1

Which one is correct?

  1. I'll come by looking for you.

  2. I'll come looking for you.

If I don't use preposition 'by' will it be fine?

3

Both sentences are both grammatical and idiomatic, but they differ slightly and in meaning and in tone.

Merriam-Webster has an entry for come by, showing that it's is a phrasal verb:

come by to make a visit : came by after dinner

So your first sentence implies you are meeting at some prearranged place (it could well be the other person's residence, but it might also be, say, a bus stop or the person's place of work):

I'll come by around six o'clock; be waiting on sidewalk and I'll pick you up.

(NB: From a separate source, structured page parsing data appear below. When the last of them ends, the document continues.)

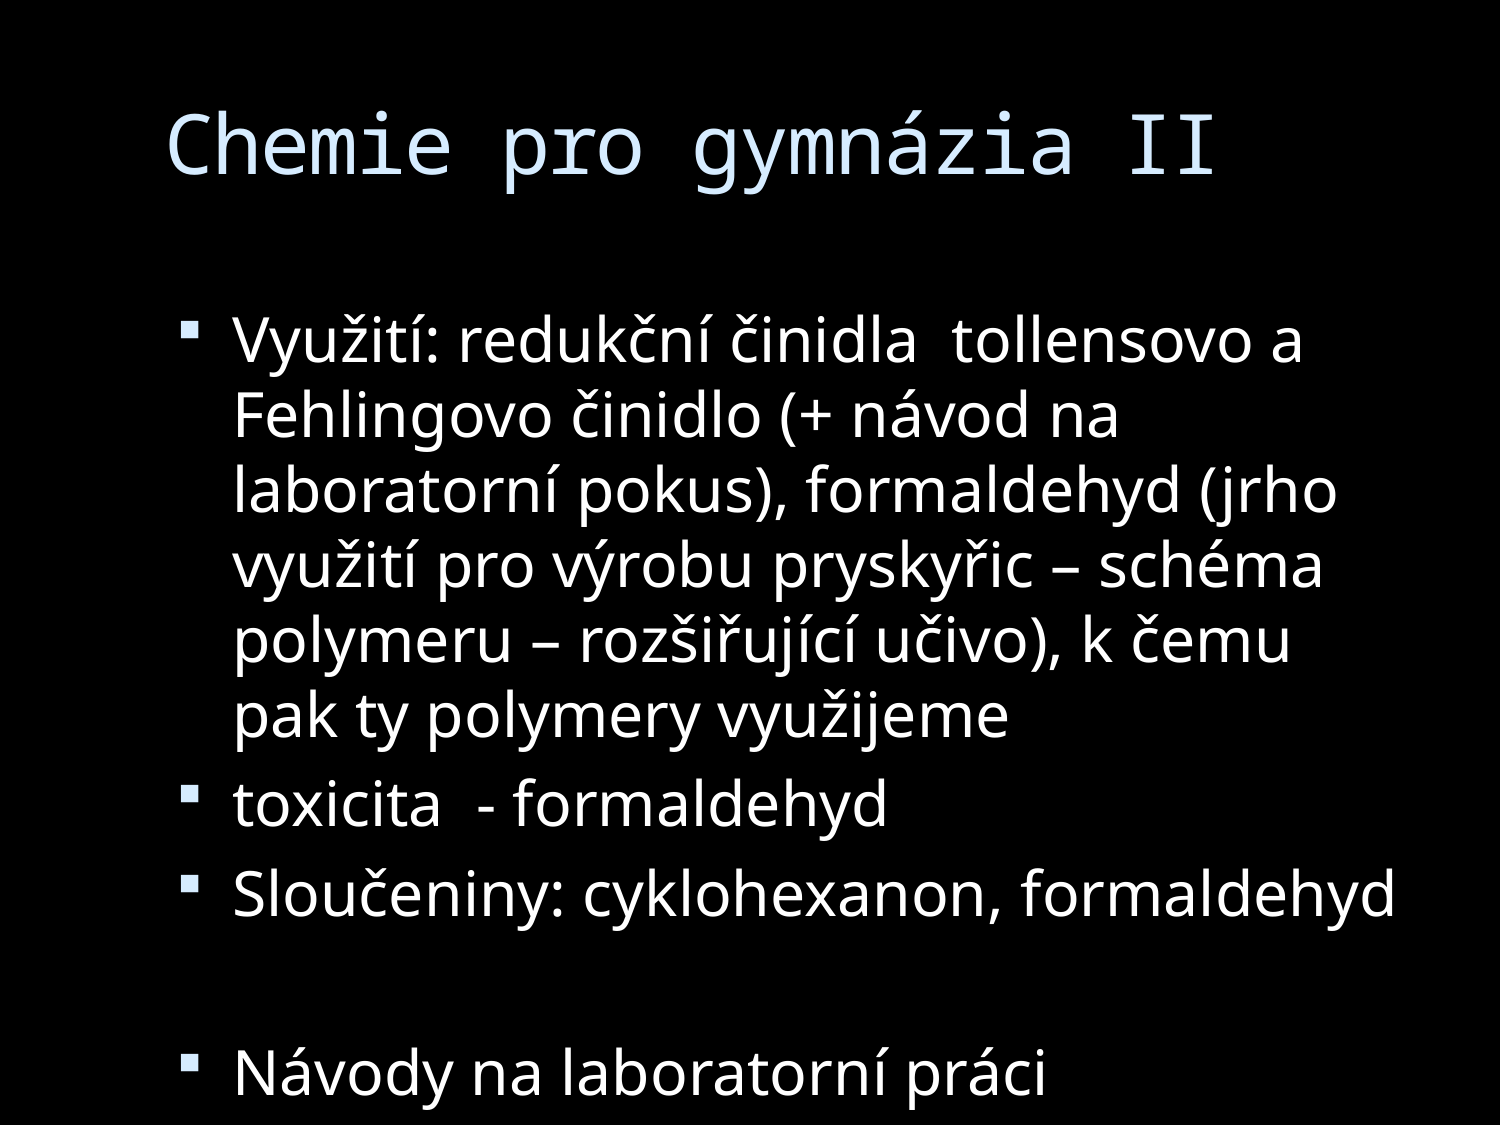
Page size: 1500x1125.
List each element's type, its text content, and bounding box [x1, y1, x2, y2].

title Chemie pro gymnázia II [150, 83, 1425, 234]
list Využití: redukční činidla tollensovo a Fehlingovo činidlo (+ návod na laboratorní pokus), formaldehyd (jrho využití pro výrobu pryskyřic – schéma polymeru – rozšiřující učivo), k čemu pak ty polymery využijeme toxicita - formaldehyd Sloučeniny: cyklohexanon, formaldehyd Návody na laboratorní práci [150, 292, 1425, 1043]
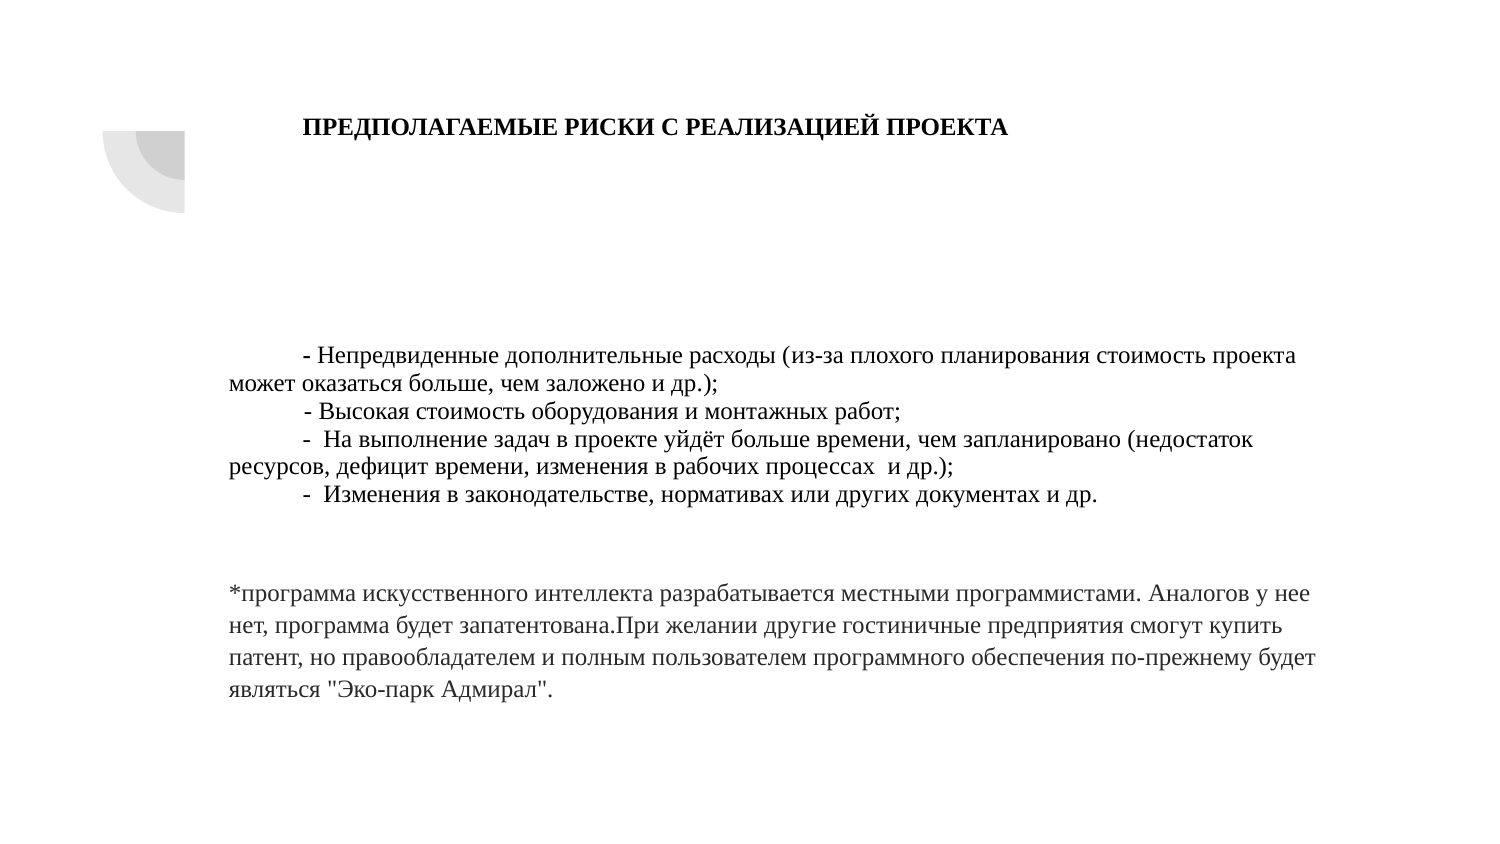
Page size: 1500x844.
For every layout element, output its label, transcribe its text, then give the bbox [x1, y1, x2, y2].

title ПРЕДПОЛАГАЕМЫЕ РИСКИ С РЕАЛИЗАЦИЕЙ ПРОЕКТА [213, 98, 1368, 263]
list - Непредвиденные дополнительные расходы (из-за плохого планирования стоимость проекта может оказаться больше, чем заложено и др.); - Высокая стоимость оборудования и монтажных работ; - На выполнение задач в проекте уйдёт больше времени, чем запланировано (недостаток ресурсов, дефицит времени, изменения в рабочих процессах и др.); - Изменения в законодательстве, нормативах или других документах и др. *программа искусственного интеллекта разрабатывается местными программистами. Аналогов у нее нет, программа будет запатентована.При желании другие гостиничные предприятия смогут купить патент, но правообладателем и полным пользователем программного обеспечения по-прежнему будет являться "Эко-парк Адмирал". [213, 326, 1368, 744]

Your second sentence could mean the same thing, but it also could be used in a more ominous way. Let's say I found out someone had been sleeping with my girlfriend, and I wanted to exact revenge. I probably wouldn't say:

I'll come by looking for you.

because come by suggests a cordial visit. Instead, I'd be more likely to say:

I'll come looking for you.

because come looking implies some kind of search. In that context, it's almost suggesting: "You can try to hide, but I'll find you anyway."

In the movie Taken, actor Liam Neeson doesn't tell his daughter's kidnappers, "I'll come by looking for you."

To answer the question in your title: no, a gerund does not require a leading preposition. Whether or not a preposition should (or could) be included depends entirely on the verbs used and the surrounding context.